朱见深让陈瀛,韩雍两人负责军粮,周边军队的调动,明日自己就要见到详细的章程,而后便让众人退下,这次他并没有单独留下自己老师于谦,谈心做工作,这个工作还是让李贤去做吧。
等到众人下去后,朱见深就开始翻起龙案之上那高高的奏章。
一本本的看。
“陛下,想找什么?”
“哈哈,找到了。”
朱见深说着拿出了一封奏章,这是一名都察院御史上的奏章,而这个御史的名字叫王越。
这个时候的王越正是风华正茂的年纪,韩雍去辽东去朝鲜,朱见深舍不得,可让王越前去历练成长,朱见深却很是舍得。
王越在原先的历史上,是成化,弘治两朝,西北第一大将,别看人家能打,可人家是真真正正的科举出身。
只不过长的比别人高,身体比别人硬,拉得动弓,骑得了马,打得了胜仗。
在原先的历史上,他也是第一个以文官的身份以军功获得了军爵,王守仁的”偶像“之一,唯一的缺点,就是喜欢攀附权势,跟汪直的关系很好,汪直倒台之后,老了的王越也受到了牵连,被贬职归乡,弘治朝后,朝廷没有震慑西北的大将,便重新启用了王越。
在跟蒙古人的战争中,王越跋扈点满了,从来没有败过,最高光的时刻,就是总制三边,统兵数十万。
昨日见到奏章的名字后,朱见深便就开始上心,想引导一番王越,文官太卷,太累,熬个十几年,还不容易出头,不如跳槽过来,给朕领兵打仗吧,今日就是朝鲜乱局,可不就是一个好机会。
“朕要见这个王越。”
“是。陛下,奴婢这便差人给陛下召来……”
张保离开后,朱见深悠悠然叹了口气,他又想起了赵辅,还没有替大明扬鞭塞外呢,可不敢就这样憋屈的死在朝鲜啊。
而朱见深比较担心的赵辅,此时穿着甲胄,骑着高头大马,在金州城下,绕城而奔,后队是一众亲兵。
而在数里之外,正是赵辅训练两年之久的汉城军队。
三战三捷不是别人打的,而是赵辅打的。
金州城上,郑种一脸铁青的看着下方背驰的明军大将。
老窝被明军端了的事情,他刚刚得知,这是出门去打仗,老家被偷了,若不是他长了一个心眼,将国主带着,只怕现在的朝鲜平壤政权已经可以宣布灭亡了。

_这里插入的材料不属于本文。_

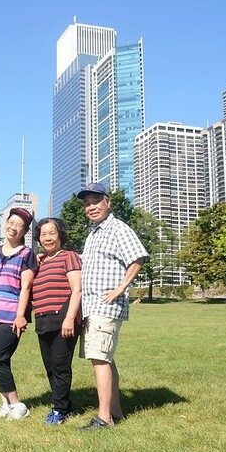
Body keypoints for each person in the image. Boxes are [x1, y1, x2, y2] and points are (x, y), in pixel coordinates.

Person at [76, 182, 148, 430]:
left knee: (99, 358)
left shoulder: (118, 228)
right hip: (92, 306)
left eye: (96, 201)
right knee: (105, 357)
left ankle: (104, 418)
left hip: (106, 305)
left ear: (108, 202)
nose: (91, 207)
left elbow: (138, 256)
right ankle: (115, 410)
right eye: (87, 204)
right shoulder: (94, 233)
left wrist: (121, 288)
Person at [0, 207, 37, 420]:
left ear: (24, 232)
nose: (14, 228)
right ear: (6, 223)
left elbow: (25, 288)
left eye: (19, 226)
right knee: (1, 361)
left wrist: (21, 315)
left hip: (12, 315)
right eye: (11, 223)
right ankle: (4, 403)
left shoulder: (26, 254)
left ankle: (17, 405)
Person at [31, 217, 82, 425]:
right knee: (50, 366)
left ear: (60, 234)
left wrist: (70, 318)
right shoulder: (41, 262)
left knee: (61, 365)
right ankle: (64, 404)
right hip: (43, 319)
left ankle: (59, 410)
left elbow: (77, 289)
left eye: (52, 233)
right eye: (43, 234)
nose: (48, 237)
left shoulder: (69, 256)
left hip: (63, 318)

第一战并不是刚刚死了李瑜的汉城开启的,而是被明军踩在脸上威逼一番的平壤开启的。
石彪率领大军到了平壤城下,让包括国主在内的官员,都是胆战心惊,而作为平壤话事人的郑种,也终于下定了决心,南下……
不顾一切的南下。
平壤这一刻存在着,下一刻就被明军大军围城的日子,他是过够了。